At this stage it is possible to proceed with all downstream analysis without creating a merged fragment file if you have computed quality control metrics and gene activities for each object individually prior to merging the datasets, and don’t need to plot coverage tracks with the merged data.

Merge fragment files

要创建合并的片段文件(fragment files),我们需要先下载和解压缩这些文件,添加相应的细胞ID并进行文件的合并,最后对合并后的文件进行压缩并构建索引。
这些是直接在命令行下操作的,而不是在R中执行的,请确保您已安装了tabix和bgzip程序。
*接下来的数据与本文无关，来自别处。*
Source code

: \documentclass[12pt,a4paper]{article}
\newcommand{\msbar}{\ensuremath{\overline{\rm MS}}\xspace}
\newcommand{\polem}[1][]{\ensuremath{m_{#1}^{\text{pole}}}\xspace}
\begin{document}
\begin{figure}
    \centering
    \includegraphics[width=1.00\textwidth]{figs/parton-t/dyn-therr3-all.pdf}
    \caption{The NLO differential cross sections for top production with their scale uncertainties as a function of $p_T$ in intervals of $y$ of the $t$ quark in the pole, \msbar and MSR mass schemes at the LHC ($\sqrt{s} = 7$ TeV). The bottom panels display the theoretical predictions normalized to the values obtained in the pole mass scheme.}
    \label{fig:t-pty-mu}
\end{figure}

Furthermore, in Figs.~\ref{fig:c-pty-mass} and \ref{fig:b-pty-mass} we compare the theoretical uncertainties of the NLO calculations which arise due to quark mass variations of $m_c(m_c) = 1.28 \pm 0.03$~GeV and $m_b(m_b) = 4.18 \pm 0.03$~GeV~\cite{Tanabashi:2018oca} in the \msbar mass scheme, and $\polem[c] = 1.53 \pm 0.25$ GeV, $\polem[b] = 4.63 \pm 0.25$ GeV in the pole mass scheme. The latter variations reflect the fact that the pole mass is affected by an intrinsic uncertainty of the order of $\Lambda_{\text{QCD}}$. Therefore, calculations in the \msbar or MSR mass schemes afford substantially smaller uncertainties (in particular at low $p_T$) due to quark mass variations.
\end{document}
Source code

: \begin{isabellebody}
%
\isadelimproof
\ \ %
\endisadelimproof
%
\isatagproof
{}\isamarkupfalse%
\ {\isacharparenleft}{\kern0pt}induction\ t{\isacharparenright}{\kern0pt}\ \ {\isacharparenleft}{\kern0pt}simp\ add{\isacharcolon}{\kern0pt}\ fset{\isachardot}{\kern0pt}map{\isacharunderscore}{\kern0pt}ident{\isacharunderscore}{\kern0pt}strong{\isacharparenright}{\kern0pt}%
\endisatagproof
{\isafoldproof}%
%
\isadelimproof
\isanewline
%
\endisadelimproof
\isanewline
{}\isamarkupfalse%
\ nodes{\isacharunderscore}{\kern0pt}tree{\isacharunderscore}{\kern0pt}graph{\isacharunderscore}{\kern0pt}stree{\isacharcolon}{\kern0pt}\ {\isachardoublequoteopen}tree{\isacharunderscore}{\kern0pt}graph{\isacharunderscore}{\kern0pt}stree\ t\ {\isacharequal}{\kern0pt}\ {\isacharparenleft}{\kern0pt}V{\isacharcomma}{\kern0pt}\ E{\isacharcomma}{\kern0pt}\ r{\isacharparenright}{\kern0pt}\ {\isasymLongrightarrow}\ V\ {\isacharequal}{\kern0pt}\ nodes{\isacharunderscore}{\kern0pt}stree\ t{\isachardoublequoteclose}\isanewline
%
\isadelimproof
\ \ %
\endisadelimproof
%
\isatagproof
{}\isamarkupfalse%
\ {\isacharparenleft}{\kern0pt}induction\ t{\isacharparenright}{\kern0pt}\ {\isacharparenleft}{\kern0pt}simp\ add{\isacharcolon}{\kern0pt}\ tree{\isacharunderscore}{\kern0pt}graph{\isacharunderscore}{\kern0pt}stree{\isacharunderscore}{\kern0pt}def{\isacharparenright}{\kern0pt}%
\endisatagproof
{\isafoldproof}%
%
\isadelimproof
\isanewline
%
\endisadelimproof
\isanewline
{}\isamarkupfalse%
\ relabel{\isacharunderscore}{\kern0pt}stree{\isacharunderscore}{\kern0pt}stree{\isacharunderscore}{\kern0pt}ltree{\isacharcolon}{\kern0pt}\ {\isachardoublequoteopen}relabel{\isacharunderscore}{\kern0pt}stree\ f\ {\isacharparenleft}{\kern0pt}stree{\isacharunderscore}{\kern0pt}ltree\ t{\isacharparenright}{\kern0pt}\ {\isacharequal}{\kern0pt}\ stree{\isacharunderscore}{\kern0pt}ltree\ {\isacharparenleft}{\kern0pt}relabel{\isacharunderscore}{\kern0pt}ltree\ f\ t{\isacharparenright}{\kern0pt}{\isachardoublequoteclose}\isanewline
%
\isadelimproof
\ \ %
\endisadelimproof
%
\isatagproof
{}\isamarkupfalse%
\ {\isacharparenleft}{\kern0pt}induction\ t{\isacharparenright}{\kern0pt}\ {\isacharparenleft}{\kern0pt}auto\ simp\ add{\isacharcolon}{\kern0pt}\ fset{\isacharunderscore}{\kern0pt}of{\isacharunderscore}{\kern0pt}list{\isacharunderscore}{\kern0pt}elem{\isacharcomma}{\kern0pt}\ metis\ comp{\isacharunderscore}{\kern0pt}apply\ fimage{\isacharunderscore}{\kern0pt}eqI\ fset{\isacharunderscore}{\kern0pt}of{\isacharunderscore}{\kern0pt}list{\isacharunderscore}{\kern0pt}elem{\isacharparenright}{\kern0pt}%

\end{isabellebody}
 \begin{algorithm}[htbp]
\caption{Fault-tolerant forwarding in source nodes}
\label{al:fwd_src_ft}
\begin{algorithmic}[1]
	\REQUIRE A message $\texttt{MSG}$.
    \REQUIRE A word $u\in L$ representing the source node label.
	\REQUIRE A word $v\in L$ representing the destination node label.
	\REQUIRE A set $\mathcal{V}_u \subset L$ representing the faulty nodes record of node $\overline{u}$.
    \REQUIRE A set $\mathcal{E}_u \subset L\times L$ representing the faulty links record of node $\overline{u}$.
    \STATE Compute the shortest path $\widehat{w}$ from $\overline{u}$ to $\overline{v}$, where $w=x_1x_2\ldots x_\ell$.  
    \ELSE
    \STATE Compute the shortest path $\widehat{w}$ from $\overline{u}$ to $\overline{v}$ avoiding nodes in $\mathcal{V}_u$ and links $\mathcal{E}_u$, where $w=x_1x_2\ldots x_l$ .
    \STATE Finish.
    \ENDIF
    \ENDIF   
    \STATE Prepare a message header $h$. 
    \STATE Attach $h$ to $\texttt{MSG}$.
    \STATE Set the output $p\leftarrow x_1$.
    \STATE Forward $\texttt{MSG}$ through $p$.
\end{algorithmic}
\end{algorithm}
# decompress files and add the same cell prefix as was added to the Seurat object
gzip -dc atac_pbmc_500_nextgem_fragments.tsv.gz | awk 'BEGIN {FS=OFS="\t"} {print $1,$2,$3,"500_"$4,$5}' - > pbmc500_fragments.tsv
gzip -dc atac_pbmc_1k_nextgem_fragments.tsv.gz | awk 'BEGIN {FS=OFS="\t"} {print $1,$2,$3,"1k_"$4,$5}' - > pbmc1k_fragments.tsv
gzip -dc atac_pbmc_5k_nextgem_fragments.tsv.gz | awk 'BEGIN {FS=OFS="\t"} {print $1,$2,$3,"5k_"$4,$5}' - > pbmc5k_fragments.tsv
gzip -dc atac_pbmc_10k_nextgem_fragments.tsv.gz | awk 'BEGIN {FS=OFS="\t"} {print $1,$2,$3,"10k_"$4,$5}' - > pbmc10k_fragments.tsv

# merge files (avoids having to re-sort)
sort -m -k 1,1V -k2,2n pbmc500_fragments.tsv pbmc1k_fragments.tsv pbmc5k_fragments.tsv pbmc10k_fragments.tsv > fragments.tsv

# block gzip compress the merged file
bgzip -@ 4 fragments.tsv # -@ 4 uses 4 threads

# index the bgzipped file
tabix -p bed fragments.tsv.gz

# remove intermediate files
rm pbmc500_fragments.tsv pbmc1k_fragments.tsv pbmc5k_fragments.tsv pbmc10k_fragments.tsv

接下来,我们可以将合并后的片段文件的路径添加到合并后的Seurat对象中。

combined <- SetFragments(combined, "/home/dongwei/scATAC-seq/data/pbmc_combined/fragments.tsv.gz")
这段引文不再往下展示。